I gather this might occur in any scenario in which a majority of the monitors and osds is brought down for an extended period (rather than becoming a separate partition), and the rest of the cluster keeps running, trying to get enough quorum for an election and accumulating osd failure messages. I can't tell how unlikely this sort of scenario is to tell whether this is an important case to fix.
As for myself, I haven't run into the problem again, we have a relatively easy work-around documented in this bug report, and my clustered servers are now on a Gigabit network (yay! :-)

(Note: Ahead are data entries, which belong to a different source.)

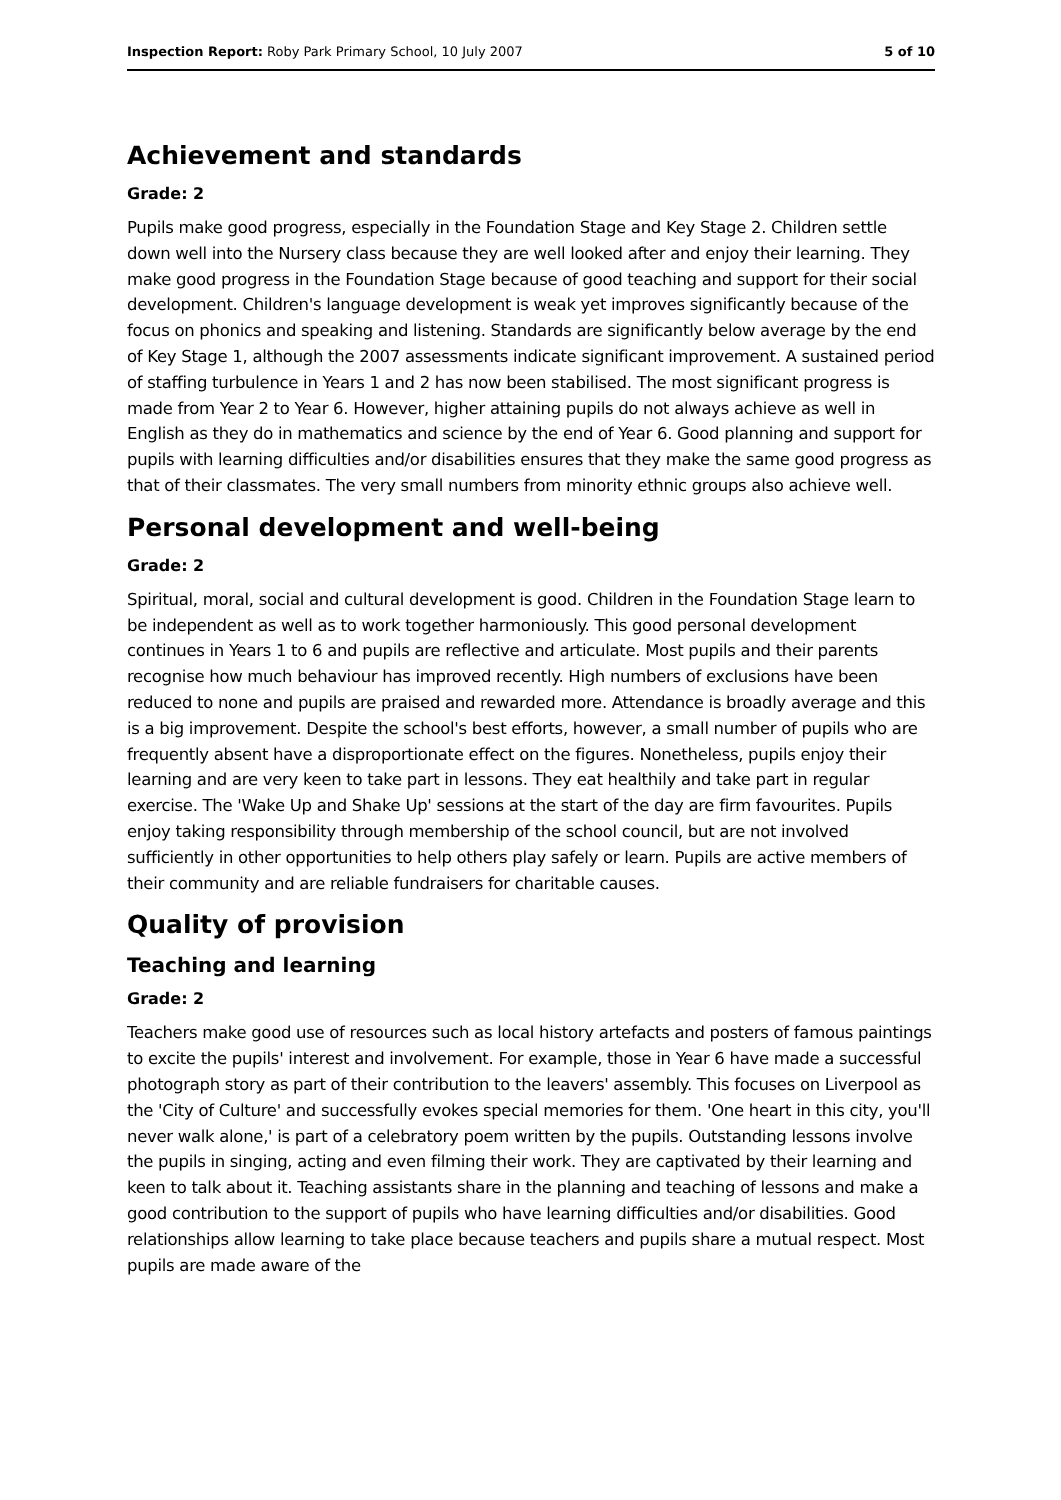Inspection Report: Roby Park Primary School, 10 July 2007 5 of 10
Achievement and standards
Grade: 2
Pupils make good progress, especially in the Foundation Stage and Key Stage 2. Children settle down well into the Nursery class because they are well looked after and enjoy their learning. They make good progress in the Foundation Stage because of good teaching and support for their social development. Children's language development is weak yet improves significantly because of the focus on phonics and speaking and listening. Standards are significantly below average by the end of Key Stage 1, although the 2007 assessments indicate significant improvement. A sustained period of staffing turbulence in Years 1 and 2 has now been stabilised. The most significant progress is made from Year 2 to Year 6. However, higher attaining pupils do not always achieve as well in English as they do in mathematics and science by the end of Year 6. Good planning and support for pupils with learning difficulties and/or disabilities ensures that they make the same good progress as that of their classmates. The very small numbers from minority ethnic groups also achieve well.
Personal development and well-being
Grade: 2
Spiritual, moral, social and cultural development is good. Children in the Foundation Stage learn to be independent as well as to work together harmoniously. This good personal development continues in Years 1 to 6 and pupils are reflective and articulate. Most pupils and their parents recognise how much behaviour has improved recently. High numbers of exclusions have been reduced to none and pupils are praised and rewarded more. Attendance is broadly average and this is a big improvement. Despite the school's best efforts, however, a small number of pupils who are frequently absent have a disproportionate effect on the figures. Nonetheless, pupils enjoy their learning and are very keen to take part in lessons. They eat healthily and take part in regular exercise. The 'Wake Up and Shake Up' sessions at the start of the day are firm favourites. Pupils enjoy taking responsibility through membership of the school council, but are not involved sufficiently in other opportunities to help others play safely or learn. Pupils are active members of their community and are reliable fundraisers for charitable causes.
Quality of provision
Teaching and learning
Grade: 2
Teachers make good use of resources such as local history artefacts and posters of famous paintings to excite the pupils' interest and involvement. For example, those in Year 6 have made a successful photograph story as part of their contribution to the leavers' assembly. This focuses on Liverpool as the 'City of Culture' and successfully evokes special memories for them. 'One heart in this city, you'll never walk alone,' is part of a celebratory poem written by the pupils. Outstanding lessons involve the pupils in singing, acting and even filming their work. They are captivated by their learning and keen to talk about it. Teaching assistants share in the planning and teaching of lessons and make a good contribution to the support of pupils who have learning difficulties and/or disabilities. Good relationships allow learning to take place because teachers and pupils share a mutual respect. Most pupils are made aware of the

#10 Updated by Alexandre Oliva over 9 years ago
It happened again, even on the Gbps network. After two mons failed, the third kept accummulating messages in logm for a few hours. logm/19127 grew up to 100m, and last_committed was 19126. When the others came back up, it succeeded in transferring the 100m to them, but they wouldn't commit it, starting new elections instead. I ended up moving the logm file aside, enabling them to complete recovery. I saved the logm file on all monitors, and I have the logs for mon.1 (the one that survived) and the other two. Greg, let me know if you'd like to have a look at them when you get back from vacations.
#11 Updated by Sage Weil over 9 years ago
- Status changed from Won't Fix to In Progress
- Assignee deleted (
- Target version changed from v0.27 to v0.29
Can you attach a tarball of one of the mon directories with the big files? It's possible this is a side effect of a logging bug. I also want to make sure I understand the issue before we plan any fixes.